START PROVIDED DATA

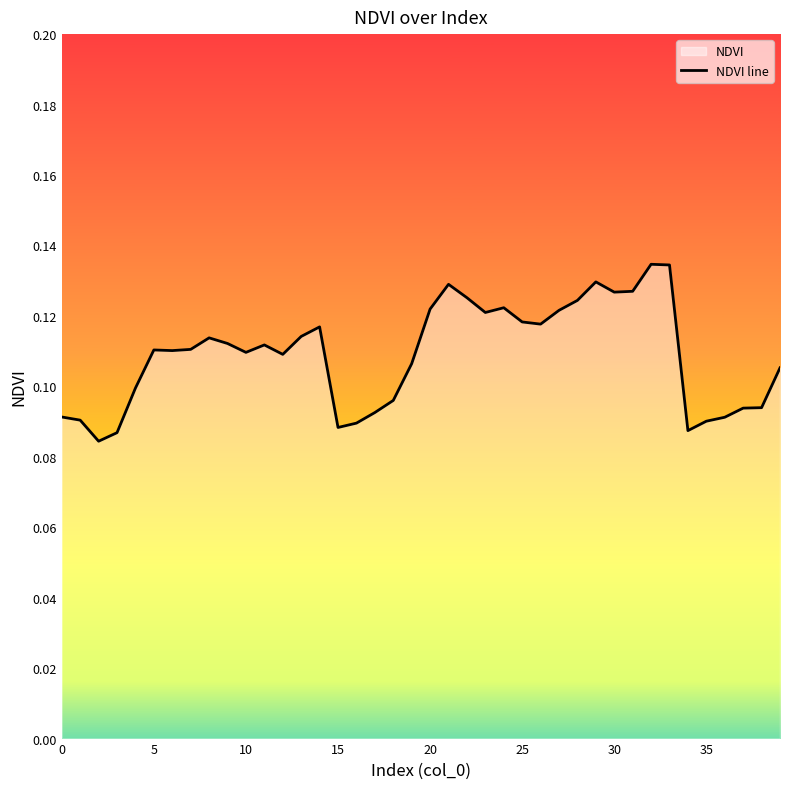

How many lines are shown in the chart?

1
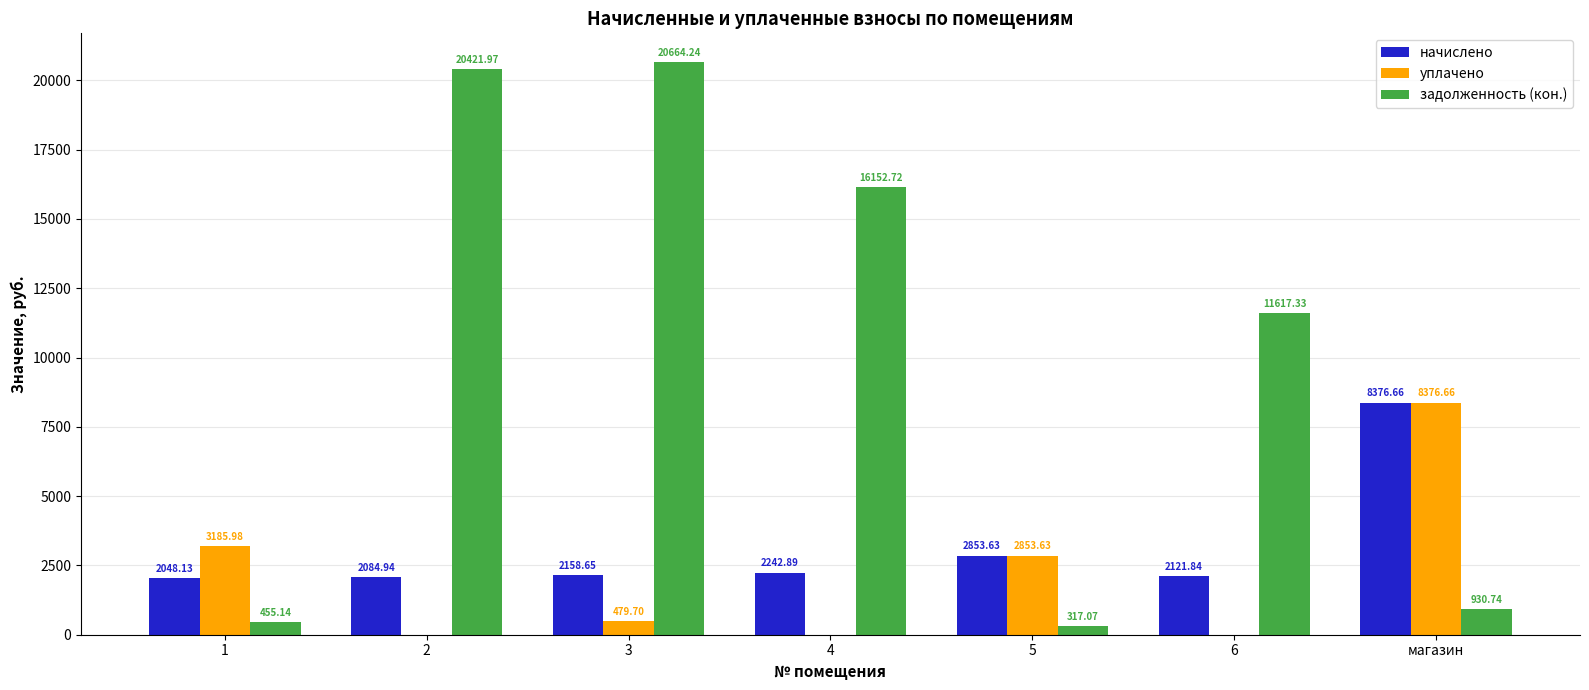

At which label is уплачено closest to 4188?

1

END PROVIDED DATA
START PROVIDED DATA

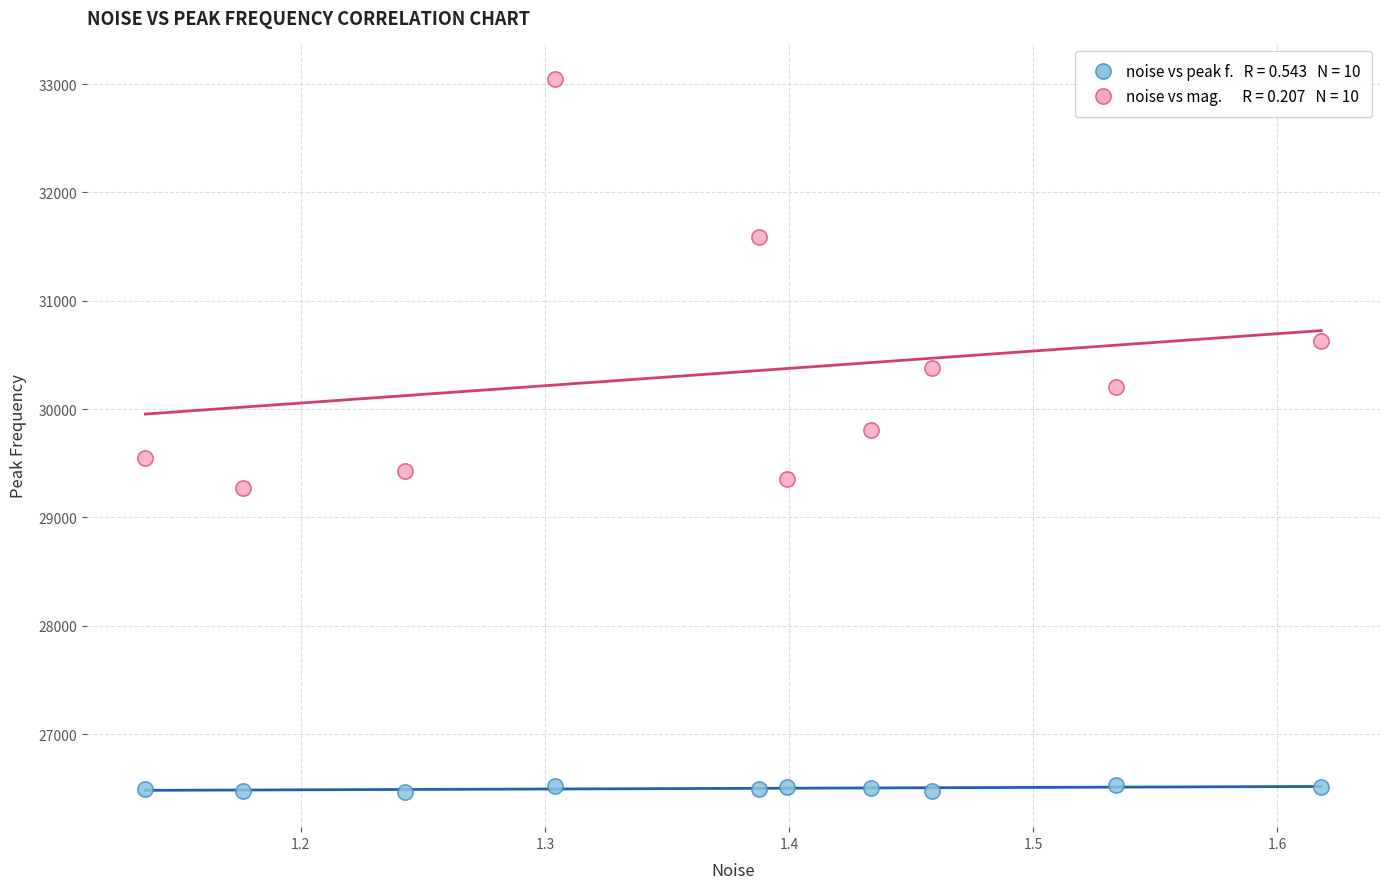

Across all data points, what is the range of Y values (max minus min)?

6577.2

END PROVIDED DATA

**DIRECTIVE**
Gather every line in the rows above that contains the word "many". Count only matches with the same capitalization.

**WRITTEN REPLY**
How many lines are shown in the chart?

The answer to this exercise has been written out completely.